J'ai hautement apprécié ces phrases ciselées, leurs détours inattendus, ces images, ces couleurs...

"Sous le panneau DEPARTS à la gare du nord où les caténaires sabotés par la tempête menaçaient mon train d'annulation, une femme triste tirait une triste valise. Le choeur de cigales qui montait de ses antiques roulettes me donnait cependant à penser que l'espoir de partir n'était pas encore tout à fait à exclure." (j'ai le scrouitch dans les oreilles, là)

"Devant son chevalet, un homme du dimanche peignait la scène.
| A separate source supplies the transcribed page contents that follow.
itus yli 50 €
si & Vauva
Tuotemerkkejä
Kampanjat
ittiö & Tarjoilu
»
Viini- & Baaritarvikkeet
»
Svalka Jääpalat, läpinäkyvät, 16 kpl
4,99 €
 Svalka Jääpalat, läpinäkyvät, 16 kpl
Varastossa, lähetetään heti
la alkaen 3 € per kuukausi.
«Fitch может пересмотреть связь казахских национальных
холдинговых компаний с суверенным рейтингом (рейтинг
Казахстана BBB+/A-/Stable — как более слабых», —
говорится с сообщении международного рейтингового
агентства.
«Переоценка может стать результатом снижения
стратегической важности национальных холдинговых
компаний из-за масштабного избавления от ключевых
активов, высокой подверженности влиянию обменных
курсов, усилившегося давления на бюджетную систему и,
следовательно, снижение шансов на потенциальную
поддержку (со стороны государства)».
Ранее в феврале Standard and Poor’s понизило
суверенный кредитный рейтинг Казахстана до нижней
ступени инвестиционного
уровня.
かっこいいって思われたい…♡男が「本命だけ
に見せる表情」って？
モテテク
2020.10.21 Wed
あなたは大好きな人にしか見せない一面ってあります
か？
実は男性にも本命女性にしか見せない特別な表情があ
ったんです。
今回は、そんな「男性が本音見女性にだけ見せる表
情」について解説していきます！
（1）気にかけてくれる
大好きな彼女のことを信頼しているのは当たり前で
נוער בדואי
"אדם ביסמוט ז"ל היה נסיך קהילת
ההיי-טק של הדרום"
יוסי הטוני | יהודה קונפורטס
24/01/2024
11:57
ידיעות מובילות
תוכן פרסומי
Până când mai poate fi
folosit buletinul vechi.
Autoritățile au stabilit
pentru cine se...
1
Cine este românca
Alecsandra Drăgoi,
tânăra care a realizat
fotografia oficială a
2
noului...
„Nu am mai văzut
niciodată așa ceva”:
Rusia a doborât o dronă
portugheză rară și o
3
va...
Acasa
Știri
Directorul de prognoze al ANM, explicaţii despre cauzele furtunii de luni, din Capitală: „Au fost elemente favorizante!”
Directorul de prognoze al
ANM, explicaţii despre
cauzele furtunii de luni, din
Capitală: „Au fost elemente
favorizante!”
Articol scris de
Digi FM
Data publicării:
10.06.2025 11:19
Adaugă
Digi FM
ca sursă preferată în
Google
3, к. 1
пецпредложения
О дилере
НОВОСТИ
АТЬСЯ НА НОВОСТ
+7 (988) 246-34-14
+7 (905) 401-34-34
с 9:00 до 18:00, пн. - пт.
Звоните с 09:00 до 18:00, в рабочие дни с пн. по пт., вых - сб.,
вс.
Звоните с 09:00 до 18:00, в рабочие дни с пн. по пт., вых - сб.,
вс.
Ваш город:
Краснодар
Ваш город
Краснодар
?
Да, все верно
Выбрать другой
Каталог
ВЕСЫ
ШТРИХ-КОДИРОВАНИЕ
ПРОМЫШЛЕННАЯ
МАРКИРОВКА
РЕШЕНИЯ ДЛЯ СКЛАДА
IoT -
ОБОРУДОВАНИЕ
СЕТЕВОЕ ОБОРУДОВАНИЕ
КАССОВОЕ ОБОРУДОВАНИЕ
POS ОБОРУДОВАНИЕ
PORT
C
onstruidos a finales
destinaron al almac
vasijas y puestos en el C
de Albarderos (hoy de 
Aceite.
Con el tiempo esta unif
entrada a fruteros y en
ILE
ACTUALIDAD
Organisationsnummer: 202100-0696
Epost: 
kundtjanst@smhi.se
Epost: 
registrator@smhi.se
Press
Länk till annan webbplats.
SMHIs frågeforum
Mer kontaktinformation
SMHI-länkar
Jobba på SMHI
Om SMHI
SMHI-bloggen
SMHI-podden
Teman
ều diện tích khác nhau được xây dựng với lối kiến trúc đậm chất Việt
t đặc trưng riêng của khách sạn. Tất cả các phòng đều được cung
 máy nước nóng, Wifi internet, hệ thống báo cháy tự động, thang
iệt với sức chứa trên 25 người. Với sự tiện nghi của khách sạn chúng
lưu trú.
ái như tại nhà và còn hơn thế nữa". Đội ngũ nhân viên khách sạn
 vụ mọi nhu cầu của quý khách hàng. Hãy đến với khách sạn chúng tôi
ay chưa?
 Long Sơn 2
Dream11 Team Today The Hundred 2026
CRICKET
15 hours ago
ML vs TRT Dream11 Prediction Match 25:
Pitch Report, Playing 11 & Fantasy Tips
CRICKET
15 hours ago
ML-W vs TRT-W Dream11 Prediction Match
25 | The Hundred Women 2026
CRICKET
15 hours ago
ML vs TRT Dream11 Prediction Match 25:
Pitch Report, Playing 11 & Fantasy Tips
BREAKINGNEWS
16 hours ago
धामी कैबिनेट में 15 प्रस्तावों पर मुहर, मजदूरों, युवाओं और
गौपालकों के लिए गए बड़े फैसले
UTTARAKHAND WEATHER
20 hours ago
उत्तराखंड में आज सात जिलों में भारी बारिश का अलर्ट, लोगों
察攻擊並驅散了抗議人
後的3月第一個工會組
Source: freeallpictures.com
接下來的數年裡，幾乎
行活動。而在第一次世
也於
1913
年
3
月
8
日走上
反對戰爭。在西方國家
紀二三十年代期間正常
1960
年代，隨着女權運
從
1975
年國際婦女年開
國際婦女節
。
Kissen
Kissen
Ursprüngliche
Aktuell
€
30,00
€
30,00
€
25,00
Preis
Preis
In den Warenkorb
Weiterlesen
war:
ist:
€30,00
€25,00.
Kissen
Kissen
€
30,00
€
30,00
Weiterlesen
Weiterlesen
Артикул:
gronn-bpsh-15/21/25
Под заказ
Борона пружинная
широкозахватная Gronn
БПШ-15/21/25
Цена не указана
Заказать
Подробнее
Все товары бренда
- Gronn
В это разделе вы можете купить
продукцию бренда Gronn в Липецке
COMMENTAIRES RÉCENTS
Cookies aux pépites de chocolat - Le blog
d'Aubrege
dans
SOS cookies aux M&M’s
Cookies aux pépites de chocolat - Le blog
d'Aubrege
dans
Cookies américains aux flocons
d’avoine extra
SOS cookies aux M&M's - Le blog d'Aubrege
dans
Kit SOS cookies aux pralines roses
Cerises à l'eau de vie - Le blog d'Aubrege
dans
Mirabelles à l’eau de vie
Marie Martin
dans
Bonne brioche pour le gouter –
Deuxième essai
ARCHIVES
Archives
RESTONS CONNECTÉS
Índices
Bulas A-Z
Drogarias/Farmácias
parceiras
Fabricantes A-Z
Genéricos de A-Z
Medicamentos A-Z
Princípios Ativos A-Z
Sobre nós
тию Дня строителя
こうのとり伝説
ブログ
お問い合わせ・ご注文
Sur sa toile, la luzerne oscillait entre le jaune de l'urine au réveil, le jaune Champs-Flammarion et le jaune Verdier." (avouez, vous l'avez, ce jaune!)

Le GPS, texte qui m'a remis en mémoire un récent de Bonheur du jour)
"Je voudrais dire ici ma fierté de ne pas avoir recours à un objet si performant, et ma satisfaction de conduire ma vie comme je l'ai toujours conduite, sans assistance automatisée, en continuant de poser mon regard faillible sur le monde vierge à porté de visage.
Non que j'aie apprécié de tourner dans la ville de saint Antoine pendant quarante-conq minutes sans trouver l'adresse de l'hôtel où j'avais prévu de coucher.(...) Sans compter que, contrairement à l'égarement piétonnier, se perdre en voiture réserve rarement d'agréables surprises. (...)
Je voudrais dire un mot sur le plaisir que me procure le bas-côté où l'on coupe le moteur. C'est là un plaisir méconnu, passablement sous-estimé.(...) Sur le bas-côté j'aime à déplier la trop grande carte de l'IGN."

"Trois cohortes de parasols au garde-à-vous face à l'Adriatique donnent une image balnéaire de ce que fut la discipline romaine." (Quelle économie pour évoquer, quelle image!)